(Beginning of DATA EXCERPTS)

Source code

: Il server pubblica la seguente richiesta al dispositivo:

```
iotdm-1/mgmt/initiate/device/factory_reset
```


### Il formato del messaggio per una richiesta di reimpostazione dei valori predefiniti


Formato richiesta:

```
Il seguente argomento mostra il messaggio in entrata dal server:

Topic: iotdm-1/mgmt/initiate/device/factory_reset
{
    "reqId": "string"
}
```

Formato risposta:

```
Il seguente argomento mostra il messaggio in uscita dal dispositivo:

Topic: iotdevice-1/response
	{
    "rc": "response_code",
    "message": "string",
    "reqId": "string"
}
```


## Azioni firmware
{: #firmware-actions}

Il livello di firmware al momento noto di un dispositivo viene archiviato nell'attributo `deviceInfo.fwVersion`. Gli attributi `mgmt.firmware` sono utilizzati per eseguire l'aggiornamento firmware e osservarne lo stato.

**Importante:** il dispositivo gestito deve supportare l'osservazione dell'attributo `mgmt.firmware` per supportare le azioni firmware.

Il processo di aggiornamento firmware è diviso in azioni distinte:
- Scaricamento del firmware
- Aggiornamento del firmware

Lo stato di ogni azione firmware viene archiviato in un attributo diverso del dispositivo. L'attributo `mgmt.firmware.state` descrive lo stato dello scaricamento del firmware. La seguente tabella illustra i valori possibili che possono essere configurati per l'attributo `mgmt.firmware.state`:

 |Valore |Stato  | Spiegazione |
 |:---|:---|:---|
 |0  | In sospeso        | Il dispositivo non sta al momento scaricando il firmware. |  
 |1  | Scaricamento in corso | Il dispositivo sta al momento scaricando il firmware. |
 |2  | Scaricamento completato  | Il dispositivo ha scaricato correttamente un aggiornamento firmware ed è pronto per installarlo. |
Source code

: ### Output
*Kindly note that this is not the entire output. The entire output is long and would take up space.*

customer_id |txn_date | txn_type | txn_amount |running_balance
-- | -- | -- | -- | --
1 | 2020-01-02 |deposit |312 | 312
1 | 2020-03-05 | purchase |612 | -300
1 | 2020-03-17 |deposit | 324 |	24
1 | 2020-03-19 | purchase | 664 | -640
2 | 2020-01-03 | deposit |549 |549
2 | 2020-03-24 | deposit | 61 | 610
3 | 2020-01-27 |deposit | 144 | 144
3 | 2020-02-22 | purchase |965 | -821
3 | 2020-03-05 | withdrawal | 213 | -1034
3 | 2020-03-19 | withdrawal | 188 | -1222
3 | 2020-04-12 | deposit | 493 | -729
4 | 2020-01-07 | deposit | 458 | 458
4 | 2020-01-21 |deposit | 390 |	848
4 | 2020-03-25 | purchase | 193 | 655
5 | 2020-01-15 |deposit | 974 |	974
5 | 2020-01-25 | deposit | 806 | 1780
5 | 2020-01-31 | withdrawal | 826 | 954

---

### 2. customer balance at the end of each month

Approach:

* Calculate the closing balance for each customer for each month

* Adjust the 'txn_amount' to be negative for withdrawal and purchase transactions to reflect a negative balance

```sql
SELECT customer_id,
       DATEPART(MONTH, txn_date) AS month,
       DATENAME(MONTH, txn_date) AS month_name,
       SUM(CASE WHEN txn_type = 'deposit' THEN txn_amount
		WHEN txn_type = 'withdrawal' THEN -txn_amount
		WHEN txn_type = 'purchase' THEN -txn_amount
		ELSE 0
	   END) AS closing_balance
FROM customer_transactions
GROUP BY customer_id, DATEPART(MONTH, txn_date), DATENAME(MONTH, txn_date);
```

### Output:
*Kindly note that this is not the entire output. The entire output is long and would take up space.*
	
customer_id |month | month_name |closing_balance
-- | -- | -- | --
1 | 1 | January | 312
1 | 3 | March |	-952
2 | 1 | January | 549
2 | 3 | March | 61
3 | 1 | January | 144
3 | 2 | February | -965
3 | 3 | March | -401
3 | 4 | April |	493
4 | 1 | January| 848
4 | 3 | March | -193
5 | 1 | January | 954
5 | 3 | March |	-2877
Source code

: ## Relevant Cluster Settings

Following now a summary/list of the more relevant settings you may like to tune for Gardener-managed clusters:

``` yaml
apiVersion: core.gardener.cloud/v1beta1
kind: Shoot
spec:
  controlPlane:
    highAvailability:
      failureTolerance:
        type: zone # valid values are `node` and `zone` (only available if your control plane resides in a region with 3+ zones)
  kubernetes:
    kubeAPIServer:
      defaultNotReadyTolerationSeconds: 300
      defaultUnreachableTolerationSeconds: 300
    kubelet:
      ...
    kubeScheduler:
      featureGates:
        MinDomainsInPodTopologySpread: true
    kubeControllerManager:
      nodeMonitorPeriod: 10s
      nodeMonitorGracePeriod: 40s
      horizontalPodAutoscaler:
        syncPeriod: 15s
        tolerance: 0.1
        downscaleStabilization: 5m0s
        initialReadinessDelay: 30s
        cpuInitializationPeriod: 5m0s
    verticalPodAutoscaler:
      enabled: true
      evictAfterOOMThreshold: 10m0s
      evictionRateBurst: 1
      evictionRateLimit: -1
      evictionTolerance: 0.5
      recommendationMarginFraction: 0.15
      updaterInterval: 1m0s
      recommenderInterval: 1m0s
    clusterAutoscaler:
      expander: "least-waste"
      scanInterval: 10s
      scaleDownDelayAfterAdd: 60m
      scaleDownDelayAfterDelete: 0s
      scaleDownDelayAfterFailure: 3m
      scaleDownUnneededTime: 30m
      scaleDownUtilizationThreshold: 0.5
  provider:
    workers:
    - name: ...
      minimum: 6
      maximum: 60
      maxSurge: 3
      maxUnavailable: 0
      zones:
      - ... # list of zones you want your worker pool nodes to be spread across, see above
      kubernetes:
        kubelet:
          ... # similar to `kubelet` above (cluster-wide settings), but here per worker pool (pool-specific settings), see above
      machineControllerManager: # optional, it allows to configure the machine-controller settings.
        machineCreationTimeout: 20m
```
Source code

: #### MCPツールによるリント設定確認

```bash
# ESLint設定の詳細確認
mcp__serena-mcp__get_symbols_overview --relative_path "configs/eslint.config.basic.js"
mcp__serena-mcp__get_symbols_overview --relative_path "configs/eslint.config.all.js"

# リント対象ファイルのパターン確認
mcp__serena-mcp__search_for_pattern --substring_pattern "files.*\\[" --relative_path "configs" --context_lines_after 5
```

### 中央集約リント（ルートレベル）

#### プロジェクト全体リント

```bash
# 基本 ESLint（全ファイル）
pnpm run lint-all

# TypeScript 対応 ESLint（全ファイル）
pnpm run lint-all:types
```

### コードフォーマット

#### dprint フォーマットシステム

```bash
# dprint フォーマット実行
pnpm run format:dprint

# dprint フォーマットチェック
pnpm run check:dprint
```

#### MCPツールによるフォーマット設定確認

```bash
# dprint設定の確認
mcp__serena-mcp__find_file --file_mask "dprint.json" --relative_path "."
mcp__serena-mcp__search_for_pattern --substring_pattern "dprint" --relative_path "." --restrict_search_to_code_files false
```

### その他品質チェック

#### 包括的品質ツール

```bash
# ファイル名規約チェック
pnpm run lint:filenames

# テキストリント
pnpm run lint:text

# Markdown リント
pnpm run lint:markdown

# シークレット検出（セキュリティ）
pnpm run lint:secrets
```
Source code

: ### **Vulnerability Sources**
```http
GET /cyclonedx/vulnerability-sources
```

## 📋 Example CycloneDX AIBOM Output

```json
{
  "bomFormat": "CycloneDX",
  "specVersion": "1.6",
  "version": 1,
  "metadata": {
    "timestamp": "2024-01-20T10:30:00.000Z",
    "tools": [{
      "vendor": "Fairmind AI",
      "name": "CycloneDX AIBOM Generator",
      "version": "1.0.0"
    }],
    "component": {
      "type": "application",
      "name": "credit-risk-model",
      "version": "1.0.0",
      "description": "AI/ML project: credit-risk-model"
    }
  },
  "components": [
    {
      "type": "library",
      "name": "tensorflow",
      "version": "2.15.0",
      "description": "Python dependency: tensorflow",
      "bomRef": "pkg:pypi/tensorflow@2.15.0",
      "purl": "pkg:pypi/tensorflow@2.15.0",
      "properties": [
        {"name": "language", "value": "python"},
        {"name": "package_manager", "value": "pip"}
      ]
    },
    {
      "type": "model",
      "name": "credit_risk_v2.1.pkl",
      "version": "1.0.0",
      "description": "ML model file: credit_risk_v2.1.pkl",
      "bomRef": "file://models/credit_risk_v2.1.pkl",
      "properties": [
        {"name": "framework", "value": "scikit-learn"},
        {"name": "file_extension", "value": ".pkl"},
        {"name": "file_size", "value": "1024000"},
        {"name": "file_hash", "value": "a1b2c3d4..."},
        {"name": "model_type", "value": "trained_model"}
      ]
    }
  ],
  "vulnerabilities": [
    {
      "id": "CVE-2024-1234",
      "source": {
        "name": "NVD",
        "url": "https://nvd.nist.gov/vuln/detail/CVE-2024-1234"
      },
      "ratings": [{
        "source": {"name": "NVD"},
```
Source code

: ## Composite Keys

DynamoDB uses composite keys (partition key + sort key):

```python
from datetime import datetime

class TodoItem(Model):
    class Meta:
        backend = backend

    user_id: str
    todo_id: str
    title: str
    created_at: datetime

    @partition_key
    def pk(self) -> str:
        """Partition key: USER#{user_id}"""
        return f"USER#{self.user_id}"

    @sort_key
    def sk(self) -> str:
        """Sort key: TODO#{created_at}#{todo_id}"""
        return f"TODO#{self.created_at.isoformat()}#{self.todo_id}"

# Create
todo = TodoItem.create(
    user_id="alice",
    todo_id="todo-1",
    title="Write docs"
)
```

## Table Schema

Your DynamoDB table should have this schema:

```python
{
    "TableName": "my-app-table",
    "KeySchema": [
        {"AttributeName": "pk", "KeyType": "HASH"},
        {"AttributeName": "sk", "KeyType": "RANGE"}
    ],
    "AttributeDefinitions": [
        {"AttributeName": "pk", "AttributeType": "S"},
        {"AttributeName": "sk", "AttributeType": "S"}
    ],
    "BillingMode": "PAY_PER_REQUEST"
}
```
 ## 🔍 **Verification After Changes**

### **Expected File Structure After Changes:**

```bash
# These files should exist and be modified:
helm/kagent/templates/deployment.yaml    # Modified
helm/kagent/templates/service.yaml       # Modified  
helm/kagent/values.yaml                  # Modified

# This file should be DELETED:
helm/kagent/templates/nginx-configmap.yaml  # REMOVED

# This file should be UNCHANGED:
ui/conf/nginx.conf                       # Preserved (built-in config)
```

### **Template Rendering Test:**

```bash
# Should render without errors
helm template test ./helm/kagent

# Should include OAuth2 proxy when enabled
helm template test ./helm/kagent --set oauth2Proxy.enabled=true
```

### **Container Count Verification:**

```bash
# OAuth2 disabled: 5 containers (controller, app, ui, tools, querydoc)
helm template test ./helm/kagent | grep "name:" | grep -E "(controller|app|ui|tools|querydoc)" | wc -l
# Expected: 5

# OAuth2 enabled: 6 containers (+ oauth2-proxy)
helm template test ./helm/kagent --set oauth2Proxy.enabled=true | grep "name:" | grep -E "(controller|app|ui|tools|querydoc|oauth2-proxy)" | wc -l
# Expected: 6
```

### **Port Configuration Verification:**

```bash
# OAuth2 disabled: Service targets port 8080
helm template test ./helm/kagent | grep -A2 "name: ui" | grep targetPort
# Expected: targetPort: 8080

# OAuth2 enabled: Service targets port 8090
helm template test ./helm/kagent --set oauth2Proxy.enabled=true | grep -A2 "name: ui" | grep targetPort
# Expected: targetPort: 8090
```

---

(End of DATA EXCERPTS)

** WORK REQUEST **
Filter the records for lines holding the string "January". Copy each one.

** SOLUTION BELOW **
1 | 1 | January | 312
2 | 1 | January | 549
3 | 1 | January | 144
4 | 1 | January| 848
5 | 1 | January | 954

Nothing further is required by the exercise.